Charlie Stowe
Charlie Stowe is the main character in the short story “I spy”. He lives in a coastal town (p. 92, l. 8) and he is twelve years old (p. 92, l. 12), which means he is in the middle of a period of transition. He is about to enter a new phase in his life, because he will soon become a teenager, which maybe explains his behavior in the short story, where he alternates between the childish side of him, which makes him insecure and nervous (p. 93, l. 8: “…he did not dare…”) and the adult side of him which tells him that: “if he were caught now there was nothing to be done about it, and he might as well have his smoke. (p. 94, l. 4-5)
At p. 94, l. 4, it also says that he was telling himself these things “in his curiously adult way” and later on, (p. 94, l. 9) “grown-up and childish exhortations oddly mixed”, which I see, substantiated by the fact that he is muttering both taunts and encouragements, as an emblem of above-mentioned: his confusion through his identity crisis. On the one hand, he hates himself for sneaking out of bed and trying to steal, because he knows it is not right (p. 92, l. 6-17), but on the other hand, he wants to prove something to himself and people around him. Actually, he has been mocked because he has never tried to smoke a cigarette, (p. 92, l. 13-14) which substantiates my theory about Charlie wanting to prove something. He is on a kind of mission that he has to fulfill, partly to be a grown-up (he thinks) and partly to break through his shell and show people how “cool” he is that he dares to smoke a cigarette – and even steal it from his father’s tobacco shop.
The narrator in the text tells us that Charlie does not love his father (p. 92, l. 17-19). As I see it, he hates his father because he cannot lean on him. He seems to be gone most of the time (p. 92, l. 19) Maybe he could be working for “The Huns”. The father: Charlie’s father owns a tobacco shop underneath their house. Even though he does not have much of a relationship with Charlie, we find out that they are still quite similar.
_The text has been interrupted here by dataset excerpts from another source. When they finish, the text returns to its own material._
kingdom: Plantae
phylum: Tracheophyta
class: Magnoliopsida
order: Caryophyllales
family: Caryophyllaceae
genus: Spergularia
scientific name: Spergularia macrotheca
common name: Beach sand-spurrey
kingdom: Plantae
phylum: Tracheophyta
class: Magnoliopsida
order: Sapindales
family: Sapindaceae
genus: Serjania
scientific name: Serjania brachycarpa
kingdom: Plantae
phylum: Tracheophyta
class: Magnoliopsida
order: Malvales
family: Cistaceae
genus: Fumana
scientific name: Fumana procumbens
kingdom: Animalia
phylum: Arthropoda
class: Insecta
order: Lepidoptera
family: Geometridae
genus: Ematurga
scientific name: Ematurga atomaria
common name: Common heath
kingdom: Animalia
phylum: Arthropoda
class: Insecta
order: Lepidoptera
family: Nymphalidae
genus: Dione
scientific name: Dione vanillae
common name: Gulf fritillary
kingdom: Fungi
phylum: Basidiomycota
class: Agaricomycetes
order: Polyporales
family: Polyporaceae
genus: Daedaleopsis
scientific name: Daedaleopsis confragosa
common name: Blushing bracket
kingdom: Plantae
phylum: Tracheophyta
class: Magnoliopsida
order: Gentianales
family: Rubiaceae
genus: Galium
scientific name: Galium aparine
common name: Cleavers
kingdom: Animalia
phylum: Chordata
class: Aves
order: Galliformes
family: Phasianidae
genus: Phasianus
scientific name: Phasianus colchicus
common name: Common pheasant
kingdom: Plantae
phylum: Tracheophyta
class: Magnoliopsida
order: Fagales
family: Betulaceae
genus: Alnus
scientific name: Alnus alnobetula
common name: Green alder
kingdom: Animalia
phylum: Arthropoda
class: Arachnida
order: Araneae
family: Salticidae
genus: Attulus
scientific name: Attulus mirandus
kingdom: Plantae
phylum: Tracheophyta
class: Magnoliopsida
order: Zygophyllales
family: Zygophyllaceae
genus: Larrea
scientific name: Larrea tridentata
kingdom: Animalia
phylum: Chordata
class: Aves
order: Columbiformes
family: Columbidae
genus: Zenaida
They are both sneaking out at night and in addition to that, the father also mentions: “there’s nothing to be done about it, I might as well have my smokes. ” (p. 95, l. 17-18) These quotes show both the reader and Charlie that they are somehow similar. I think the father is betraying England through World War 1, which explains the unknown men in the shop, but also makes the title significant and shows us more about the similarity between father and son. In some way, they are both criminals.